With the cannabidiol products market continuing to grow and after reviewing published scientific literature and information submitted to a public docket, an internal working group of the FDA concluded that a new regulatory pathway for cannabidiol is needed. It wasn’t clear how CBD products could meet safety standards to be lawfully marketed as dietary supplements or food additives for humans, so rather than conduct rule-making to allow the marketing of CBD products under those authorities, the agency said in a Jan. 26 statement that it will work with Congress to develop a cross-agency strategy for the regulation of these products.
“A new regulatory pathway would benefit consumers by providing safeguards and oversight to manage and minimize risks related to CBD products,” said Janet Woodcock, MD, principal deputy commissioner in the FDA Office of the Commissioner, in the statement. Safety concerns include potential for harm to the liver, interactions with certain medications, and possible reproductive harms.
Some risk management tools could include clear labels, prevention of contaminants, CBD content limits, and minimum purchase age.
Dr. Woodcock noted, however, that CBD also poses risks to animals and that people could be unknowingly exposed to CBD through meat, milk, and eggs from animals fed CBD.
“Because it is not apparent how CBD products could meet the safety standard for substances in animal food, we also do not intend to pursue rulemaking allowing the use of CBD in animal food,” she said in the statement. “A new regulatory pathway could provide access and oversight for certain CBD-containing products for animals.”

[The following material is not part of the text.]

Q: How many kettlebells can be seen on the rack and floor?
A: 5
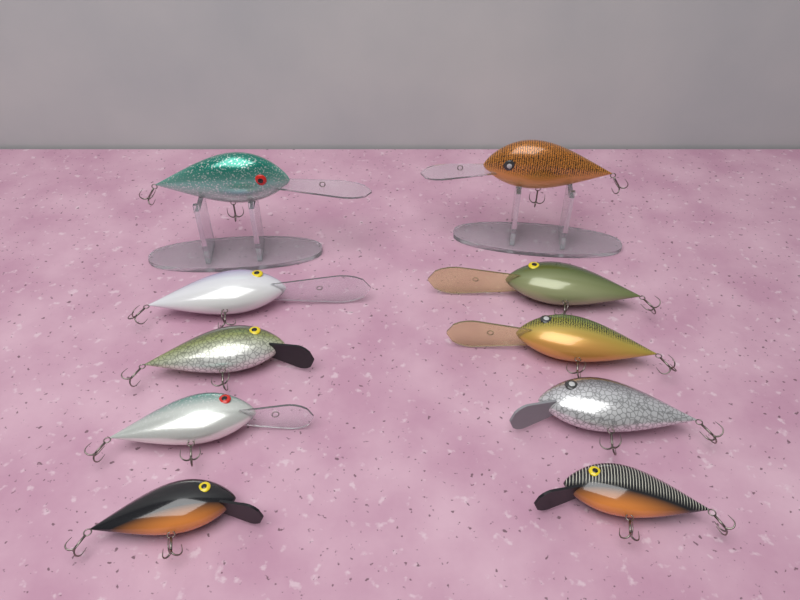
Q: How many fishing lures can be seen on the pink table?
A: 10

Although cannabis containing 0.3% or less THC is no longer scheduled under the federal Controlled Substances Act, its products do fall under the Federal Food, Drug, and Cosmetic Act if they are used therapeutically or included in animal food. One CBD-based drug, Epidiolex, has been approved. The FDA considers other such products intended for therapeutic use to be unapproved new drugs.
The FDA said it will continue to take action against CBD and other cannabis-derived products to protect the public, in coordination with state regulatory partners, when appropriate.
“We will remain diligent in monitoring the marketplace, identifying products that pose risks and acting within our authorities,” Dr. Woodcock said. “The FDA looks forward to working with Congress to develop a cross-agency strategy for the regulation of these products to protect the public’s health and safety.”